◆ Passage shown:
Segment Open

As we see over and over again, other people having ideas about your input can be very, very good.

 



60. On 2006-01-07, Joshua Kronengold said:

Can we separate the question of influence (or rather, power) and portrayal?

In the control (trad style, whatever; it's a useful example), I think shared ownership is largely a matter of veto, in the same way that player-campaign ownership is largely veto.

But how much can/should you separate out control of a character from portraying it?  On the one hand, the tradition of the player portraying a character also having the lion's share of control over it makes for an immediacy of decision and helps avoid the character doing or thinking things the player is not comfortable or capable of portraying.  On the other, it artificially limits the ability of players to collaberate on the story, as well as potentially reducing immersion in styles of characters that rely on controlling other characters (espers, persuasive types, etc).

 



61. On 2006-01-07, Matthijs Holter said:

I'm playing PTA these days, and this discussion got me thinking that perhaps it'd be fun to try out a game where players set stakes for each others' characters. Something like this:

A: "...so I run over to her and try to tell her I love her anyway!"
B: "If you win, she loves you too - but somehow you feel she shouldn't."
C: "If you lose, you're lying, and she can see it in your eyes."

 



62. On 2006-01-07, Neel said:

Vincent wrote: "Matt: Easy; Wolfboy is totally lusting after Jeanette Grey. Neel, add that to your character sheet." The same? Different?

Correct me if I'm wrong, but the question you're asking is something like "Does the distribution of authority differ in some fundamental way here?" I'd say: no, it doesn't. (But whether my example or yours would work better as a procedure in real play is something only playtest could decide.)

The reason is that the particular distribution of power/responsibility I was thinking of in my example was: each player is fully responsible for making the whole game as good as it can be. That means that as a player, 1) you need to suggest the best ideas you can for every character, 2) if someone comes up with a better idea, then you need to integrate it immediately and with good grace, 3) if you and another player disagree and can't come to a synthesis, you both need to passionately and respectfully advocate your ideas, and then accept defeat gracefully when a decision is made.

The rules are like Robert's rules of order; following them should ensure that everyone gets heard, facilitate creative collaboration, and resolve fundamental disagreements in some manner that everyone agrees is fair. Let me give an example that puts disagreement over Neel's PC between Matt and Vincent, to show off what I'm trying to get at.

Segment Closed

◆ Exercise data:

Segment Open

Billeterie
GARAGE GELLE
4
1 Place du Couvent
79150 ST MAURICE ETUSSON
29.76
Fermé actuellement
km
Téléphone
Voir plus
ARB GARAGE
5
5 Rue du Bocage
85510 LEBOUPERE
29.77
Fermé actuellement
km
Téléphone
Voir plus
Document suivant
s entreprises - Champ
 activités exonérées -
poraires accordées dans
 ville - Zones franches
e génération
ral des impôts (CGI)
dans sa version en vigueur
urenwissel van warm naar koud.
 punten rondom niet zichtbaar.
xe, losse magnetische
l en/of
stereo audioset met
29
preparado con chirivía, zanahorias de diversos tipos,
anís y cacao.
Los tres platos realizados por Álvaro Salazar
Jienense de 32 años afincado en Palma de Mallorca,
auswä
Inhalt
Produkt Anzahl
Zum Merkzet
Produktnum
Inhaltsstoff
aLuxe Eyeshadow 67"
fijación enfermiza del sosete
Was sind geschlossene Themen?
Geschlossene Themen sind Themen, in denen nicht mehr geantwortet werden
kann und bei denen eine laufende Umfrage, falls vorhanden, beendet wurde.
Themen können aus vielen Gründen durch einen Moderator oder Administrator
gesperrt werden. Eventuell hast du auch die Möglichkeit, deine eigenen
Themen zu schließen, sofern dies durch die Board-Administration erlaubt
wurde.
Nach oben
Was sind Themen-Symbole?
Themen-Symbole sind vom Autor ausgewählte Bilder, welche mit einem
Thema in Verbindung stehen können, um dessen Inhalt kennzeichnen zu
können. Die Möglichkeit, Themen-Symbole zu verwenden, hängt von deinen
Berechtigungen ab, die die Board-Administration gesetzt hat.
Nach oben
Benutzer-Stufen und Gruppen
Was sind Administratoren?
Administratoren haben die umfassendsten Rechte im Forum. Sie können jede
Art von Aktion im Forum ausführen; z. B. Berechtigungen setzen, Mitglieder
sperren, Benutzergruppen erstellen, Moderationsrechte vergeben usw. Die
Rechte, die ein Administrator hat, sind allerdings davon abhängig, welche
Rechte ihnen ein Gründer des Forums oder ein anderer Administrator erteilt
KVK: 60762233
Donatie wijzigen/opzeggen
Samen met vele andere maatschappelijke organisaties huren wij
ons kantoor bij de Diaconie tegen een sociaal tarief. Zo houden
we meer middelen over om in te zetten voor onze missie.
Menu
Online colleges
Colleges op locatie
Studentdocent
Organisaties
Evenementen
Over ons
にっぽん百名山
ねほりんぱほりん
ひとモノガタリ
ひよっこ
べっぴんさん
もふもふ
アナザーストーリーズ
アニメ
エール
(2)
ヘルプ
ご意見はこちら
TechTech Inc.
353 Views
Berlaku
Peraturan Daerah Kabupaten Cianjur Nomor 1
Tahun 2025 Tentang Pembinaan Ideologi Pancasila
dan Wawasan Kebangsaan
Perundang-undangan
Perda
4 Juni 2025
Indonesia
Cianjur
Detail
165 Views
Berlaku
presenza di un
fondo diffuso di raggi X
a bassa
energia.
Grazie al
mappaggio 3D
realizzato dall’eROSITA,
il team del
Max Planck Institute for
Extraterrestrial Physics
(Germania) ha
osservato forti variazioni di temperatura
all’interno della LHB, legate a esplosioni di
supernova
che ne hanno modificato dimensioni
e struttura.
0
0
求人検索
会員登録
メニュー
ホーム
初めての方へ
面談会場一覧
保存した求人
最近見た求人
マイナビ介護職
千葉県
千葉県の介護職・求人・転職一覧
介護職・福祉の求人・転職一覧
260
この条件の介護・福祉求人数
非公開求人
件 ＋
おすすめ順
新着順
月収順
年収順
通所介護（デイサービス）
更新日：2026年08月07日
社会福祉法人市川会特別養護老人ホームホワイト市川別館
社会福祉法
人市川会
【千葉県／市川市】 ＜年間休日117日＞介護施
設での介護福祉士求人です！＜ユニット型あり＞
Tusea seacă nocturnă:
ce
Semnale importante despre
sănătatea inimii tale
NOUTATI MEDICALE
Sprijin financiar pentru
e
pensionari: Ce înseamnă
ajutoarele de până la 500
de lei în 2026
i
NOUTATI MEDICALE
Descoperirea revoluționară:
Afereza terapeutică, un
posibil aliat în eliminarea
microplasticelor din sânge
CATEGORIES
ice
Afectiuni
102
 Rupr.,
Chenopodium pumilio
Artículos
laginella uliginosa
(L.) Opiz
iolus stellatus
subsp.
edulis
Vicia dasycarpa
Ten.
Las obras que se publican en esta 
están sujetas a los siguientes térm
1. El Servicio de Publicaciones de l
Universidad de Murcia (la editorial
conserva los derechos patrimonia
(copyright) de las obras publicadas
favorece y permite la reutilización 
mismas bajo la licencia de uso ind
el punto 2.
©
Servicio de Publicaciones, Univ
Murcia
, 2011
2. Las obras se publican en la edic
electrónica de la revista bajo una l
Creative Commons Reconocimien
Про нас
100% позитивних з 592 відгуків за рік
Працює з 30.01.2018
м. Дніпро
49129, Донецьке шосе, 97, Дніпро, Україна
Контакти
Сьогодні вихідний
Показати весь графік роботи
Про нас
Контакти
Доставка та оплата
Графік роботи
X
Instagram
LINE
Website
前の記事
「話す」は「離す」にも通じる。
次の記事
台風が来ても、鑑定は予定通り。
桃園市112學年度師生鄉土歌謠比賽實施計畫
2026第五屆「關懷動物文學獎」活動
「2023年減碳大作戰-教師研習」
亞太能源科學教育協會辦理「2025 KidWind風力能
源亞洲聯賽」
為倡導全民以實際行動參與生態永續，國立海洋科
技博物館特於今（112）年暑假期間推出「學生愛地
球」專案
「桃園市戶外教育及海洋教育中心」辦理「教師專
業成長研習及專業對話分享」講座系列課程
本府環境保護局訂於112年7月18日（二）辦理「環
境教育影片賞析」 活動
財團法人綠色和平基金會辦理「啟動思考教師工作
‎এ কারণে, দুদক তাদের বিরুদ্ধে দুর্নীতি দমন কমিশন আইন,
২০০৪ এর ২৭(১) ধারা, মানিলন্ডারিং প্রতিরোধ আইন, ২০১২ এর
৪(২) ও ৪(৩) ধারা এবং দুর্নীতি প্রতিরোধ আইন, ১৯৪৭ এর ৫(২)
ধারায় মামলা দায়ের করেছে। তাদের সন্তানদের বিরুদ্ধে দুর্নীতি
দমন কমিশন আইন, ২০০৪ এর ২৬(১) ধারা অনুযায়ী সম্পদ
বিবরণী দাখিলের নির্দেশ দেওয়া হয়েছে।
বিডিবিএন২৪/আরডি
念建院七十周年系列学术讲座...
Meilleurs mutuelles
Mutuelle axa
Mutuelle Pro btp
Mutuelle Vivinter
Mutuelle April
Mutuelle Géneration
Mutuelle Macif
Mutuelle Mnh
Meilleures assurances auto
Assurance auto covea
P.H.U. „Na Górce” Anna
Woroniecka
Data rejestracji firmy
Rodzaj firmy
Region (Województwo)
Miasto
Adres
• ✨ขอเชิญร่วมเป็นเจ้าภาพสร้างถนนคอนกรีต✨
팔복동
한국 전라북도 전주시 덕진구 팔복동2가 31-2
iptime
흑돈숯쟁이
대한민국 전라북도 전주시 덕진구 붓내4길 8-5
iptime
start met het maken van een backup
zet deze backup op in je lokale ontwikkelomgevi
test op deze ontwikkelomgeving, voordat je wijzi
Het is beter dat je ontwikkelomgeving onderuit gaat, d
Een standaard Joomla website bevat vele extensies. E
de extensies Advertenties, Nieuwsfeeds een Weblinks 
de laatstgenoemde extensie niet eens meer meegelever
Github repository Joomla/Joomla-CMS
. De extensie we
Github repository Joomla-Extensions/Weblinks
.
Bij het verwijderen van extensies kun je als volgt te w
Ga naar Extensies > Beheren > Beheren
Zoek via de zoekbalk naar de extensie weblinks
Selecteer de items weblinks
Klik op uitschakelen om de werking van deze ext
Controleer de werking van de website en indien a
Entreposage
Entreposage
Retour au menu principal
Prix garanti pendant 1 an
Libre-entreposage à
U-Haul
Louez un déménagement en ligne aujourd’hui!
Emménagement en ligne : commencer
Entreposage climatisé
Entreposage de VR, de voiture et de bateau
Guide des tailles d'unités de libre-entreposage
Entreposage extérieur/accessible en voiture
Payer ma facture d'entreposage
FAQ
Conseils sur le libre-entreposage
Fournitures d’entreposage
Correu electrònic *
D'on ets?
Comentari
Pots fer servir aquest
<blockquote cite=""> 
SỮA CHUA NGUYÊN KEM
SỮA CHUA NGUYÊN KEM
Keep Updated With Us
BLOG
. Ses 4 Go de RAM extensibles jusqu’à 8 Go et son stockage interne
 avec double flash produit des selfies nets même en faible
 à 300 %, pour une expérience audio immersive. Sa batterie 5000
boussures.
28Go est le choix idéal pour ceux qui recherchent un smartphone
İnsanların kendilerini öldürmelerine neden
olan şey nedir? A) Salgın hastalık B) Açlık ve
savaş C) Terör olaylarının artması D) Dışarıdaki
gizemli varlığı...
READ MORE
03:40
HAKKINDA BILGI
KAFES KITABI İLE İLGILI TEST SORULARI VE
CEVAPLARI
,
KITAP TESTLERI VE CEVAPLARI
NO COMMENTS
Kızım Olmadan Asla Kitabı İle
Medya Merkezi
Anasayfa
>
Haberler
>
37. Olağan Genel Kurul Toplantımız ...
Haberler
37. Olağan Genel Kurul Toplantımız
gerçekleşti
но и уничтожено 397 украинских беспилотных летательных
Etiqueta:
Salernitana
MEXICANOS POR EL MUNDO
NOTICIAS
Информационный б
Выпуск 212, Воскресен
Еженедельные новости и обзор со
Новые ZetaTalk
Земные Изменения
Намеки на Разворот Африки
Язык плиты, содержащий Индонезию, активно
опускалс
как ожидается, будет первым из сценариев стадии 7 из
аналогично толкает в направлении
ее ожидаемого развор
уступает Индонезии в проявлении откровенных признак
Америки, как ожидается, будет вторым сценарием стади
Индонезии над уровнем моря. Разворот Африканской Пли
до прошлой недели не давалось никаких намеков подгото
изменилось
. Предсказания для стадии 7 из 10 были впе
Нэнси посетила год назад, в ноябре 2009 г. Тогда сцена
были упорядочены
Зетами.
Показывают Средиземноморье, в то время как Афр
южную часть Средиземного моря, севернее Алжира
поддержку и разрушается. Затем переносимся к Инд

Segment Closed

◆ Problem 1:
List the names of everyone who posted a numbered comment in the discussion.
◆ Problem 2:
Extract the rows from the first one through the row containing "fijación enfermiza del sosete", including both.
The discussion and the rows have nothing to do with each other.

◆ Problem solution 1:
Joshua Kronengold
Matthijs Holter
Neel

◆ Problem solution 2:
Billeterie
GARAGE GELLE
4
1 Place du Couvent
79150 ST MAURICE ETUSSON
29.76
Fermé actuellement
km
Téléphone
Voir plus
ARB GARAGE
5
5 Rue du Bocage
85510 LEBOUPERE
29.77
Fermé actuellement
km
Téléphone
Voir plus
Document suivant
s entreprises - Champ
 activités exonérées -
poraires accordées dans
 ville - Zones franches
e génération
ral des impôts (CGI)
dans sa version en vigueur
urenwissel van warm naar koud.
 punten rondom niet zichtbaar.
xe, losse magnetische
l en/of
stereo audioset met
29
preparado con chirivía, zanahorias de diversos tipos,
anís y cacao.
Los tres platos realizados por Álvaro Salazar
Jienense de 32 años afincado en Palma de Mallorca,
auswä
Inhalt
Produkt Anzahl
Zum Merkzet
Produktnum
Inhaltsstoff
aLuxe Eyeshadow 67"
fijación enfermiza del sosete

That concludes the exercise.